Unlikely that would have made a difference. It probably would have encouraged them more as it would have forced Luxon to backtrack.
These people voted desiring the most disruptive option for the country. Selfish pricks.
And we see so many on the left are so very pleased that the result is a difficult negotiation.
Says a lot about their character. I hope they are suitably disappointed by the result and decide leave NZ for somewhere more suited to them. They are of no use to NZ.
RtD - If you'd done your homework?
I know you haven't, by default; you wouldn't have made that comment.
Google: World3. There are several versions, many updates, peer-reviews. Note where we are now.
Can you point me to ANY Party addressing that? No, neither can I. But if folk leave, that'll make it easier for the rest of us.
Ironically that applied the other way round in 2017 in which the ‘handbrake’ notion was delivered but more exactly, kept the Greens sidelined. Then in 2020, National having stuffed themselves, the electorate chose to oust NZF but jacked up Labours vote in order to still keep the Greens out. Yep NZ certainly can vote for the negatives rather than the positives.
I can see why those NACT patriots might be a little peeved. All those hopes and dreams of turning NZ into a crowded, industrially wasted, overseas branch of Sino Wall St Inc are circling the drain of neoliberal nirvana. I couldn't personally bring myself to vote for Winnie, but I stood conflicted in the booth for 10 minutes. The wife wasn't conflicted though.
Out of all the bad outcomes this election could have thrown, this circus is best one could hope for. Worst government in history coming up. Can't wait for the banter. :-)
"I find that an absolulety disgusting and pathetic attitude. Vote for who you want, not who you don't want !"
Don't be so melodramatic Yvil,people can use their vote however they want.
National /Act have been gaming MMP by letting David Seymour win the Epsom electorate,they would have disappeared if it wasn't for Nat voters keeping them in parliament over the years.

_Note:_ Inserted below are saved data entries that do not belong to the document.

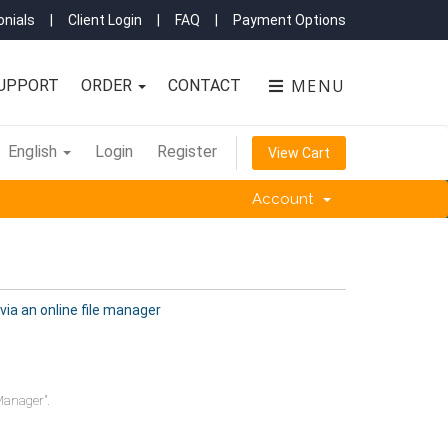
nials
|
Client Login
|
FAQ
|
Payment Options
MENU
UPPORT
ORDER
CONTACT
English
Login
Register
View Cart
Account
 via an online file manager
Manager".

Very true indeed. And justifiably the accompanying smirk that he was a larger contributor than anyone else in facilitating the introduction of MMP A unique character and proven as well beyond simply a political survivor. In my life, over the years, I have encountered personally five NZ prime ministers. But never WP, on reflection likely have missed out on a bit I would think.
I knew one of the organisers quite well; MMP wasn't their favourite format but it was the only one they reckoned they could get over the line (if memory serves).
I met two - but only one with humour. Gets handed a glass of water, told to turn it into wine. Pours it out, says 'no, you walk on it'.
Priceless.
Holy Sh!t saying swaps are up is nonsense - swaps are up 1bp today (Seriously 0.01%) after 50bp down for the last month and people so easily give banks a justification and support. The cost of money is plummeting, PLUMMETING.
These corporations will suck every last dollar from New Zealand and someone on this website will defend them.
This is why we need to tax the super rich and why we should not welcome them to our shores. It's not an envy thing it's that their behaviour is disgusting, they cause more harm than any gangs or dole bludgers.